▶ **BRIEF A**
Can you format every line of the dataset entries listing as a JSON list of strings, one string per line, skipping blank lines and leaving out the pictures?

▶ **SELECTED PASSAGE**
Radio Interview - 2CC Canberra Breakfast - 19 October 2021

Radio Interview - 2CC Canberra Breakfast - 19 October 2021 Main Image

TUESDAY, 19 October 2021

Topics discussed: Net zero carbon emissions by 2050 and the Glasgow conference

STEPHEN CENATIEMPO, HOST: All right. Well, let's keep the federal polies going. It's time for our regular political panel. The Liberal member for Hume and Minister for Energy emissions and Reductions. Angus Taylor is with us. Angus, good morning.

ANGUS TAYLOR MP, LIBERAL MEMBER FOR HUME: Good morning, Stephen. Good to be with you.

CENATIEMPO: And Dave Smith is with us too, the Labor member for Bean. G'day, Dave.


CENATIEMPO: Angus, you're the man in the news at the moment. Net zero emissions by 2050. Have you been snookered by the opposition into following this path?

TAYLOR: By the opposition?


TAYLOR: No, I don't think so. I mean, look, we'll do what's right for Australia. We'll do what's right for communities right across Australia, particularly our regional communities. As we look forward here, Stephen, we've got a situation where over time customers demands are changing. They're already changing. The Japanese, the Koreans, our big export customers for our products, resources in agriculture. We need to evolve with that. We're not going to force loss of jobs. We're not going to pre-empt any move by our customers. But I tell you what we are going to do. We are going to adapt to our customers like this country has done for hundreds of years, and we're going to do it in a sensible way, which protects our traditional industries of agriculture, mining, heavy manufacturing. And at the same time, we're going to make sure that Australians don't have costs imposed on them, taxes on their electricity or other energy sources. And we'll make sure that this pathway is a sensible one forward. But what matters here is the plan, at the end of the day is the plan that counts. Labor doesn't have a plan. We have no idea what they have in mind, but we know where they always end up, which is the carbon tax, electricity tax and imposing costs on these communities.

CENATIEMPO: Well, Dave, that's a fair criticism, because I mean Labor has been pushing for this net zero emissions target as well. I understand the opposition is talking about legislating it. How do you legislate something that's going to happen long after every single one of us has retired from our current positions? Well, I might still be going because we seem to go forever in talk back radio, but you guys certainly won't be there.

SMITH: Thanks, Stephen, and look, you're right. Our policy for quite some time now has net zero emissions by 2050. But the reality is it's not just us. It's the peak groups, the farmers, the miners, the Business Council of Australia's come out very strongly about this. It's all the states and territories, but it's also all the countries that we compare ourselves with. So we're not actually talking about something that's particularly unusual, and I think that the irony here is that the government talks about us not having a plan. But the reality is they want to commit to a 2050 carbon neutral position too, but they still need a permission slip from the National Party to do so.

Dataset entries:

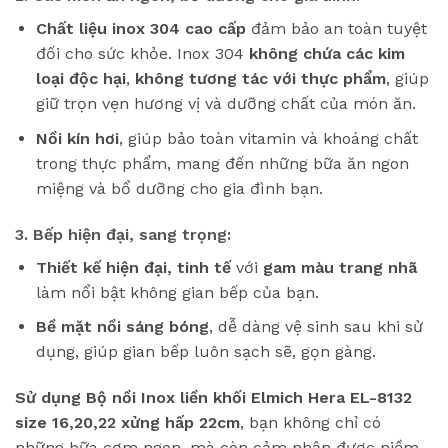
Chất liệu inox 304 cao cấp
đảm bảo an toàn tuyệt
đối cho sức khỏe. Inox 304
không chứa các kim
loại độc hại
,
không tương tác với thực phẩm
, giúp
giữ trọn vẹn hương vị và dưỡng chất của món ăn.
Nồi kín hơi
, giúp bảo toàn vitamin và khoáng chất
trong thực phẩm, mang đến những bữa ăn ngon
miệng và bổ dưỡng cho gia đình bạn.
3. Bếp hiện đại, sang trọng:
Thiết kế hiện đại, tinh tế
với
gam màu trang nhã
làm nổi bật không gian bếp của bạn.
Bề mặt nồi sáng bóng
, dễ dàng vệ sinh sau khi sử
dụng, giúp gian bếp luôn sạch sẽ, gọn gàng.
Sử dụng Bộ nồi Inox liền khối Elmich Hera EL-8132
size 16,20,22 xửng hấp 22cm
, bạn không chỉ có
những bữa cơm ngon, mà còn cảm nhận được niềm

▶ **BRIEF B**
Answer these questions about the radio interview:
(i) Which electorate does Dave Smith represent?
(ii) Which customers does Taylor name as big export customers for Australian products?
(iii) From which party does Smith say the government still needs a permission slip?

▶ **SOLUTION A**
[
  "Chất liệu inox 304 cao cấp",
  "đảm bảo an toàn tuyệt",
  "đối cho sức khỏe. Inox 304",
  "không chứa các kim",
  "loại độc hại",
  ",",
  "không tương tác với thực phẩm",
  ", giúp",
  "giữ trọn vẹn hương vị và dưỡng chất của món ăn.",
  "Nồi kín hơi",
  ", giúp bảo toàn vitamin và khoáng chất",
  "trong thực phẩm, mang đến những bữa ăn ngon",
  "miệng và bổ dưỡng cho gia đình bạn.",
  "3. Bếp hiện đại, sang trọng:",
  "Thiết kế hiện đại, tinh tế",
  "với",
  "gam màu trang nhã",
  "làm nổi bật không gian bếp của bạn.",
  "Bề mặt nồi sáng bóng",
  ", dễ dàng vệ sinh sau khi sử",
  "dụng, giúp gian bếp luôn sạch sẽ, gọn gàng.",
  "Sử dụng Bộ nồi Inox liền khối Elmich Hera EL-8132",
  "size 16,20,22 xửng hấp 22cm",
  ", bạn không chỉ có",
  "những bữa cơm ngon, mà còn cảm nhận được niềm"
]

▶ **SOLUTION B**
(i) Bean
(ii) The Japanese and the Koreans
(iii) The National Party